▶ **TASK TO COMPLETE**
Copy out each line of the material in which the word "linejoin" appears.

▶ **DATA SHOWN**
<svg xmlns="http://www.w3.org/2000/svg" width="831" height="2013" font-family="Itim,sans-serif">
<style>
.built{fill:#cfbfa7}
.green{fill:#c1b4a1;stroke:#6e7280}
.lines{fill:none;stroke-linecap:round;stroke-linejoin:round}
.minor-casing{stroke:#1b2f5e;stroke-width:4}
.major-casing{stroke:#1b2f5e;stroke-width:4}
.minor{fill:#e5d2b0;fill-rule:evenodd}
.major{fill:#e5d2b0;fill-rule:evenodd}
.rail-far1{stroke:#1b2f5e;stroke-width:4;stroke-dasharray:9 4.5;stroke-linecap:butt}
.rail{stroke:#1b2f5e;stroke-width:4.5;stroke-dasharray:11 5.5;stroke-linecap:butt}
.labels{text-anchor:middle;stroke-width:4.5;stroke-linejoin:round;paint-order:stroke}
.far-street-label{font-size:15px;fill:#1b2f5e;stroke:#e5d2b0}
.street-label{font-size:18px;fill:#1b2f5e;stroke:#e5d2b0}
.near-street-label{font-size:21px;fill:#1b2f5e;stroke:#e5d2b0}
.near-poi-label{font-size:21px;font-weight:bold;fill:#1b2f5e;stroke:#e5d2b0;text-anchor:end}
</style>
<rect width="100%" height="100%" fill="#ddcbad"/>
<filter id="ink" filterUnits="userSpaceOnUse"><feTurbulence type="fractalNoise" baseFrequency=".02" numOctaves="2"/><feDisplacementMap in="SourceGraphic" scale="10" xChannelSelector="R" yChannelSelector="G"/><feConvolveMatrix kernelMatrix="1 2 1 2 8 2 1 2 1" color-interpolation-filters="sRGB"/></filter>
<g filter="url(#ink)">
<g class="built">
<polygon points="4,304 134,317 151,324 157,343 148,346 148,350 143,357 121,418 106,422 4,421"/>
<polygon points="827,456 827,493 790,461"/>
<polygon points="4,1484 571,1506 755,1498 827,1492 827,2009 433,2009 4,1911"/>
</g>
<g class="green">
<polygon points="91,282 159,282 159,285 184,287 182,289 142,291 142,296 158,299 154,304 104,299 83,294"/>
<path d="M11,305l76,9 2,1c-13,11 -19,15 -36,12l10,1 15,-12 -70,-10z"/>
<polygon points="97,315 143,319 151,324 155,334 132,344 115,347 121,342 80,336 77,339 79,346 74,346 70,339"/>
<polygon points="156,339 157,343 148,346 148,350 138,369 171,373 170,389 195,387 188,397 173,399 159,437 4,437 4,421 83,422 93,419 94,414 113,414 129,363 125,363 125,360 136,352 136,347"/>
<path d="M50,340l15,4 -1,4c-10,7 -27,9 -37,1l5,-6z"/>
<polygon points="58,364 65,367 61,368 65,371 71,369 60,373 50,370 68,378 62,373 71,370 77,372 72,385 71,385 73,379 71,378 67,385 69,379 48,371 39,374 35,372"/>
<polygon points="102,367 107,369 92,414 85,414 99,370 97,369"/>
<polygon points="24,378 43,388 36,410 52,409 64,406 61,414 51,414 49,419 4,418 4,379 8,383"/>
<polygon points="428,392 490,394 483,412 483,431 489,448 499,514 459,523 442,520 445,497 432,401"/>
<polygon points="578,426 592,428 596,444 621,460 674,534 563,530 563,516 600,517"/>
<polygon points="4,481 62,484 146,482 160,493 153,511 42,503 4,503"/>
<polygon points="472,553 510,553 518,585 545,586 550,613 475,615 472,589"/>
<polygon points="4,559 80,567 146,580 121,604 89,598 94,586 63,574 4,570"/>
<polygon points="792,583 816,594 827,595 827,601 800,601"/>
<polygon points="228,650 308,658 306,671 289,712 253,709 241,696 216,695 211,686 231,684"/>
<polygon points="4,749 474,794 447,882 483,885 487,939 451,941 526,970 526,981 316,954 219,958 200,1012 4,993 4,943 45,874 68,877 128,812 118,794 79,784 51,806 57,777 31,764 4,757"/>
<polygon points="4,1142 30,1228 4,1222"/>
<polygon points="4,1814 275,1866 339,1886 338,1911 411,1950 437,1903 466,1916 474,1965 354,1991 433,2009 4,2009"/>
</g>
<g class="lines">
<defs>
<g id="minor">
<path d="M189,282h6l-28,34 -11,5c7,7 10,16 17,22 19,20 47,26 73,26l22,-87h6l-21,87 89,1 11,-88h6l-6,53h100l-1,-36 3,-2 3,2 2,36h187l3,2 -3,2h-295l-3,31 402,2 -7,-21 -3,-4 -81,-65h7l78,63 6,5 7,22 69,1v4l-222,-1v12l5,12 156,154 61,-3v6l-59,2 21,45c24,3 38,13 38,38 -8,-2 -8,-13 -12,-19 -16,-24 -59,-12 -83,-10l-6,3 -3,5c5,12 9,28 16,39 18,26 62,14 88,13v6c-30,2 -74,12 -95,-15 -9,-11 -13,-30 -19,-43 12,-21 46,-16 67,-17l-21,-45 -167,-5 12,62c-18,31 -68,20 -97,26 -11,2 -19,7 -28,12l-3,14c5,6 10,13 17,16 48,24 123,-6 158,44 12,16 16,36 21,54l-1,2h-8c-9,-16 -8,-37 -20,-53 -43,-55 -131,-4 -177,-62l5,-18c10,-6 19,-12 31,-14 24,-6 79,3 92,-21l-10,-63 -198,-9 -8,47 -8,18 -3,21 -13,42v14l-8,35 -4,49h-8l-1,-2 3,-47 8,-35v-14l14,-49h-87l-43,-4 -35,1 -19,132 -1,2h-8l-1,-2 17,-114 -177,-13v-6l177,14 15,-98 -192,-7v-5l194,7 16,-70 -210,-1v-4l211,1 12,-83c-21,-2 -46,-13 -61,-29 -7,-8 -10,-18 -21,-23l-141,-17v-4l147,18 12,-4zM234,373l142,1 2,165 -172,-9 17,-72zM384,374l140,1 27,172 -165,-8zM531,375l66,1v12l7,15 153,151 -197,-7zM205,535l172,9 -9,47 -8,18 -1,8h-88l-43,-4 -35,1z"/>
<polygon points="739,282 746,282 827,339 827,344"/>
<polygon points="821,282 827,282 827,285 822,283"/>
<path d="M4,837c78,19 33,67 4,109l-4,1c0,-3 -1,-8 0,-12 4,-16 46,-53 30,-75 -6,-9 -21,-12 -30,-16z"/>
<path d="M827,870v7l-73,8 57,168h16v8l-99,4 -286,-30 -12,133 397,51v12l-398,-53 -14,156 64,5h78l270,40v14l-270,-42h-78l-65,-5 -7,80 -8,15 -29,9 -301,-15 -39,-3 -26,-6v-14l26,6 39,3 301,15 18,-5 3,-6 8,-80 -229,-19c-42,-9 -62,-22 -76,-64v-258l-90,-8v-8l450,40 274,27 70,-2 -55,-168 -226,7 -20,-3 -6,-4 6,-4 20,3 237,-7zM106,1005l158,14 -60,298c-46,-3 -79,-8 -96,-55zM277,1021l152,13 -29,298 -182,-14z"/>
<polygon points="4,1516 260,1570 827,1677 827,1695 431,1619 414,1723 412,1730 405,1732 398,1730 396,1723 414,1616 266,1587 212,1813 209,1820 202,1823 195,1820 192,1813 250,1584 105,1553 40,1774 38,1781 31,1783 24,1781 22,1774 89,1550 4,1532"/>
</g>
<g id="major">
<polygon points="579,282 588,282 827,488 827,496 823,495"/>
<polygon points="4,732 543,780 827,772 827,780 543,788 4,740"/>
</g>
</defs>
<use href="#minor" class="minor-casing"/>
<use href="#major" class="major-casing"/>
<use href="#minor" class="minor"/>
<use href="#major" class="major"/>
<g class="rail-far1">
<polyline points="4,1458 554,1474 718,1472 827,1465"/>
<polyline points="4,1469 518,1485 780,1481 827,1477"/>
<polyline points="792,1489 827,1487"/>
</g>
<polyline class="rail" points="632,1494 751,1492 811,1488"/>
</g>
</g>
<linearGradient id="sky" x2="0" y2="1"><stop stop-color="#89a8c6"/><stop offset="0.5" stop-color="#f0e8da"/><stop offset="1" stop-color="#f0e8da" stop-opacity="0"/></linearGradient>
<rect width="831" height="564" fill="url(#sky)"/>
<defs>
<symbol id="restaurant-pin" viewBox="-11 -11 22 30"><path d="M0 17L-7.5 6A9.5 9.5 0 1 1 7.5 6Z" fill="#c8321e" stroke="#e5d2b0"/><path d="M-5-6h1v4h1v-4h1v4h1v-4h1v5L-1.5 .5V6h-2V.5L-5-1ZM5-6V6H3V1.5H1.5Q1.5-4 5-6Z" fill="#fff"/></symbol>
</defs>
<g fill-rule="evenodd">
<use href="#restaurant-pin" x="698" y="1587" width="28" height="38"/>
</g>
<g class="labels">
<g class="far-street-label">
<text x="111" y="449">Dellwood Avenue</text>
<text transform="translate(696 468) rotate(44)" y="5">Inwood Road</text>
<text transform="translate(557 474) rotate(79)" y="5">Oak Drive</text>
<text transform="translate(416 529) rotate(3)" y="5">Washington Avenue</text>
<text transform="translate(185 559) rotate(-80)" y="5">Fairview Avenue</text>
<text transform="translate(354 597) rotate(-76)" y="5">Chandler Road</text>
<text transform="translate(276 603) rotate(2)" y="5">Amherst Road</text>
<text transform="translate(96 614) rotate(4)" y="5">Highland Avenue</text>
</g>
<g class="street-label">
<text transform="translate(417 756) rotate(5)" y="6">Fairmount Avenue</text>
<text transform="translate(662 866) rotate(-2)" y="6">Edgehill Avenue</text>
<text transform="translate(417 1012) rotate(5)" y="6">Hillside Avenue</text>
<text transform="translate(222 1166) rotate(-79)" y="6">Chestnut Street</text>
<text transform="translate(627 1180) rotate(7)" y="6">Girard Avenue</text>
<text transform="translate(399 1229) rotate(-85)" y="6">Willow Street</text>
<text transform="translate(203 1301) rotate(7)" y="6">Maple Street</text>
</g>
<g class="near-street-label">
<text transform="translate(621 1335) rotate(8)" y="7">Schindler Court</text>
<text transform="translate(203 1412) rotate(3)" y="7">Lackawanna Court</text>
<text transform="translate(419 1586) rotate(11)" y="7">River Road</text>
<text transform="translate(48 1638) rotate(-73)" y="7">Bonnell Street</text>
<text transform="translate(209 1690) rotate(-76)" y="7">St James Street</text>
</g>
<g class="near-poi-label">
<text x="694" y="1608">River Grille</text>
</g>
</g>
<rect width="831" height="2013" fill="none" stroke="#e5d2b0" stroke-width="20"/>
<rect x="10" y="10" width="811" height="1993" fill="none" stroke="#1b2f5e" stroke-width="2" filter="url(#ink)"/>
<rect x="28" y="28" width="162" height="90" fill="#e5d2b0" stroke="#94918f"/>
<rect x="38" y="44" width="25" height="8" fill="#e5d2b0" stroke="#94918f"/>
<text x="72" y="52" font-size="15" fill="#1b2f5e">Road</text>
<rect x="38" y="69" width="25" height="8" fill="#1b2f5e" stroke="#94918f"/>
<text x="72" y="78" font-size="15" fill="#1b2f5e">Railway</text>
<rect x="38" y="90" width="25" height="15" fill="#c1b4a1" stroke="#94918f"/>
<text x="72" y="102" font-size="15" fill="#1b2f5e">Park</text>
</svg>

▶ **REPLY TO THE EXERCISE**
.lines{fill:none;stroke-linecap:round;stroke-linejoin:round}
.labels{text-anchor:middle;stroke-width:4.5;stroke-linejoin:round;paint-order:stroke}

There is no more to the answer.